Вава все так же сидела с ногами на кровати, обняв колени обеими руками. Двойной свет, красно-зеленый, от лампы и лампадки под образами освещал ее фигуру, согнутую в комочек, в темном ситцевом капоте и продолговатое лицо. Вава была еще несколько лет тому назад очень красива… Теперь от этой красоты остались только следы. Смуглое, правильное лицо пожелтело, около больших карих глаз легли коричневые круги. И на поблекших чертах лежало странное выражение деятельности, порою юношеского веселья и ожидания. Как будто жизнь прошла сверху, не коснувшись души. Да жизнь и не проходила: Вава жила вся в будущем и не замечала, что это будущее никогда не приходило. Детство свое Вава мало помнила; вероятно, ее учили чему-нибудь, давно, но ничем не заинтересовали. Читала она только старые переводные французские романы – няне вслух. Любила общество, любила – слегка – всех людей, которые ее прежде находили красивой и которым она раз навсегда поверила добродушно и счастливо. Она ждала любви, выбирала, хотела, чтоб ее завоевывали, искала каких-то неясных «идеалов» из французских романов и не находила. В последние годы ей смутно стало приходить в голову, что нехорошо жить вечно у брата, что хорошо бы выйти замуж. Но свежие губы ее улыбались с прежней добротой. Няня не замечала, как стареет ее любимица. И Вава не замечала сама. И если смутное, неосознанное чувство приходило к ней, оно было мимолетно, и она не хотела его сознавать.
Вава всех любила за то хорошее, что с ней будет впереди. И ей всегда было хорошо.
– Спать ложись, – настойчиво проговорила няня и потушила лампу.

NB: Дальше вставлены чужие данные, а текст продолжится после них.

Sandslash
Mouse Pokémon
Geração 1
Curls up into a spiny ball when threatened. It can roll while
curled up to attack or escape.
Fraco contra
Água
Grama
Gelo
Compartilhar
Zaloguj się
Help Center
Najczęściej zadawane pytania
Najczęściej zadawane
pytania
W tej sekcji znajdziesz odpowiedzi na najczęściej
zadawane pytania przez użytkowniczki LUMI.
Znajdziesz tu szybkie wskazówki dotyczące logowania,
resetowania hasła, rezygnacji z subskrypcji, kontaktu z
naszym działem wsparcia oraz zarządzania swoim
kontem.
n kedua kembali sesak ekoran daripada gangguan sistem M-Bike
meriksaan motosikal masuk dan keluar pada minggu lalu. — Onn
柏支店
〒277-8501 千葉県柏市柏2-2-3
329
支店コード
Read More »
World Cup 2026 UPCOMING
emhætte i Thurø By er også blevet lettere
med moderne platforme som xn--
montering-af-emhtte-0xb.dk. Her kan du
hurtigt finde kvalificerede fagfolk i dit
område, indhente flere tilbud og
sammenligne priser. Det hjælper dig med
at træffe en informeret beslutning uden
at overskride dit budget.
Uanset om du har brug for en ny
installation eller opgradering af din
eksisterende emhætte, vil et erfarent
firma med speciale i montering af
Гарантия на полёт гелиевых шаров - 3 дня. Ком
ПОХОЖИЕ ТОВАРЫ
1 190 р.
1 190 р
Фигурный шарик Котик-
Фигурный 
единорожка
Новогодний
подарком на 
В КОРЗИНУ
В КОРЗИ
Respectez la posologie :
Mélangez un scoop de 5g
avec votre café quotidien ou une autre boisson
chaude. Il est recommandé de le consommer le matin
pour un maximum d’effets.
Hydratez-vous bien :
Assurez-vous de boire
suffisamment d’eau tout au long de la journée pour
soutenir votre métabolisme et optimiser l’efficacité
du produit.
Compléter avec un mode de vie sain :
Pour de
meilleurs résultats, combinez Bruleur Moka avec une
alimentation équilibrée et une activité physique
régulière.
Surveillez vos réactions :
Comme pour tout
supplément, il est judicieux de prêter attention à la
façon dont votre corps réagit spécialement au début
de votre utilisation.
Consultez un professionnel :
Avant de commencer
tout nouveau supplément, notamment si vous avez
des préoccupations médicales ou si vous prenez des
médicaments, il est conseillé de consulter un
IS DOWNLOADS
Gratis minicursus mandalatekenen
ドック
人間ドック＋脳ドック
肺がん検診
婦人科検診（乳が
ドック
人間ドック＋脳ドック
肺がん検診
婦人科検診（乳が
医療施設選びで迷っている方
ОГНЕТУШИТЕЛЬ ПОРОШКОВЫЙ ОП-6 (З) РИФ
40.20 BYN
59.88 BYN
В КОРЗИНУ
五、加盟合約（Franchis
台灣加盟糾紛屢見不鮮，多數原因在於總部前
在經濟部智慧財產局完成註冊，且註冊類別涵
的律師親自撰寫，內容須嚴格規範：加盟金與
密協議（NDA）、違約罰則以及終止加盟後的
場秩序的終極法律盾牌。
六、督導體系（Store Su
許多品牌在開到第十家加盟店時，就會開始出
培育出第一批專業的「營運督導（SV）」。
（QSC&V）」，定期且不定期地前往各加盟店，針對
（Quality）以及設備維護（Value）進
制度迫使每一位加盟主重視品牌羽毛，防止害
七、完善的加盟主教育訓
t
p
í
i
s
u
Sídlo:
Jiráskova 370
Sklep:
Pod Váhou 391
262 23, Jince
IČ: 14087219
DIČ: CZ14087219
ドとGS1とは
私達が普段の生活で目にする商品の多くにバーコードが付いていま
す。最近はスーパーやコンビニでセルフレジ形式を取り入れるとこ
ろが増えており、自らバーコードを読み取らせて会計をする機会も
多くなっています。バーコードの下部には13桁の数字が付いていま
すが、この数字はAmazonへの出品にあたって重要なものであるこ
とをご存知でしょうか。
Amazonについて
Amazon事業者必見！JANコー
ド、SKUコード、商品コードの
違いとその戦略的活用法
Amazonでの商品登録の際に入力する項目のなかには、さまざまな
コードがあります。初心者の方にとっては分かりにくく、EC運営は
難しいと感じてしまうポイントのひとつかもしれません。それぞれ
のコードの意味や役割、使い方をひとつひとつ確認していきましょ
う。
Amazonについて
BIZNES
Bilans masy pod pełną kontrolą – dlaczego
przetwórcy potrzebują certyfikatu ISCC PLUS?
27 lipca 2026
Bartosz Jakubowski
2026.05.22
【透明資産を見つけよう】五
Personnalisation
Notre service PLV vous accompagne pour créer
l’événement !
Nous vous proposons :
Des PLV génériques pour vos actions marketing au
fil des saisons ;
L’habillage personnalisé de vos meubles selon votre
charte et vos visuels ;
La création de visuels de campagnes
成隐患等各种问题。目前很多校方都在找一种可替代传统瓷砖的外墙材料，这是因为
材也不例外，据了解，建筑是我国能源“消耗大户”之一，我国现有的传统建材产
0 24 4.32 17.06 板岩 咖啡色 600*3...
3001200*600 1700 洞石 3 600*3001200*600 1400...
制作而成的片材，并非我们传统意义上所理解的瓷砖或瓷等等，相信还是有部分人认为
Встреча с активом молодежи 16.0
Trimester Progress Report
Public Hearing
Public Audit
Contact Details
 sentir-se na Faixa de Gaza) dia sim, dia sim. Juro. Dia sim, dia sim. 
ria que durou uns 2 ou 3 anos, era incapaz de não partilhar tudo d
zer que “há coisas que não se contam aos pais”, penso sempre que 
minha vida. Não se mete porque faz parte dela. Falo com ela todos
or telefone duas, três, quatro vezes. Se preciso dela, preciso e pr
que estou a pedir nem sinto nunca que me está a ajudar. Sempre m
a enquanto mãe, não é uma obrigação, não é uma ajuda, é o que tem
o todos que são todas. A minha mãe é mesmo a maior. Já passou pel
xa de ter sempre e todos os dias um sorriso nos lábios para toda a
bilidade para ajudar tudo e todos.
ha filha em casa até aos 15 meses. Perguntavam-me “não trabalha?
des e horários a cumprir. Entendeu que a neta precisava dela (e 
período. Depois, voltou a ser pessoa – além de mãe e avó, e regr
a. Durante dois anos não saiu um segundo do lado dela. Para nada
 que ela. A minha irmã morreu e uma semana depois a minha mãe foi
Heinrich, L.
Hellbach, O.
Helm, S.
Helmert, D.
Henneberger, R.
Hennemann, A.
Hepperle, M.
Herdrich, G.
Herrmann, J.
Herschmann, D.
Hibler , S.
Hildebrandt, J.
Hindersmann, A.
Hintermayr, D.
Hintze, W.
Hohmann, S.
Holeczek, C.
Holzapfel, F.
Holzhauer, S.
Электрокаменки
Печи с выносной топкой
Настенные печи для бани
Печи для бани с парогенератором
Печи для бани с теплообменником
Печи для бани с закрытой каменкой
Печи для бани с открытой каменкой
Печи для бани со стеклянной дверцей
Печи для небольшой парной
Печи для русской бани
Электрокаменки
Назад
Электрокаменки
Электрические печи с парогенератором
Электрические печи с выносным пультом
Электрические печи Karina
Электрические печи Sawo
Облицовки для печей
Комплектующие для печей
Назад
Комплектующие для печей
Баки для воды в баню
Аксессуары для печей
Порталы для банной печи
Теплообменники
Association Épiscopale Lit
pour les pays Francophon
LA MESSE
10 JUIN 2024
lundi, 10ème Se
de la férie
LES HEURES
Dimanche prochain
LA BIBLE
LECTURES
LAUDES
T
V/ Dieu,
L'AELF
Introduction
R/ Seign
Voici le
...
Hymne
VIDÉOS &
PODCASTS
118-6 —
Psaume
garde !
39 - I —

Огонь метнулся вверх, оторвался от фитиля и исчез. Спокойные зеленые лучи лампадки ярко лежали на полу. Узкое лицо Вавы казалось бледнее и моложе. Она распустила негустые каштановые волосы, встряхнула ими и потянулась. Няня стала молиться Богу. Вава быстро сбросила капот, туфли и улеглась. Несколько минут она еще видела мерно кланяющуюся няню и ее мутную, громадную тень на стене. Потом ей опять вспомнилось, что все так хорошо и интересно и что никто не может знать, что еще будет завтра. Она закрыла глаза, и все тихо слилось и стерлось.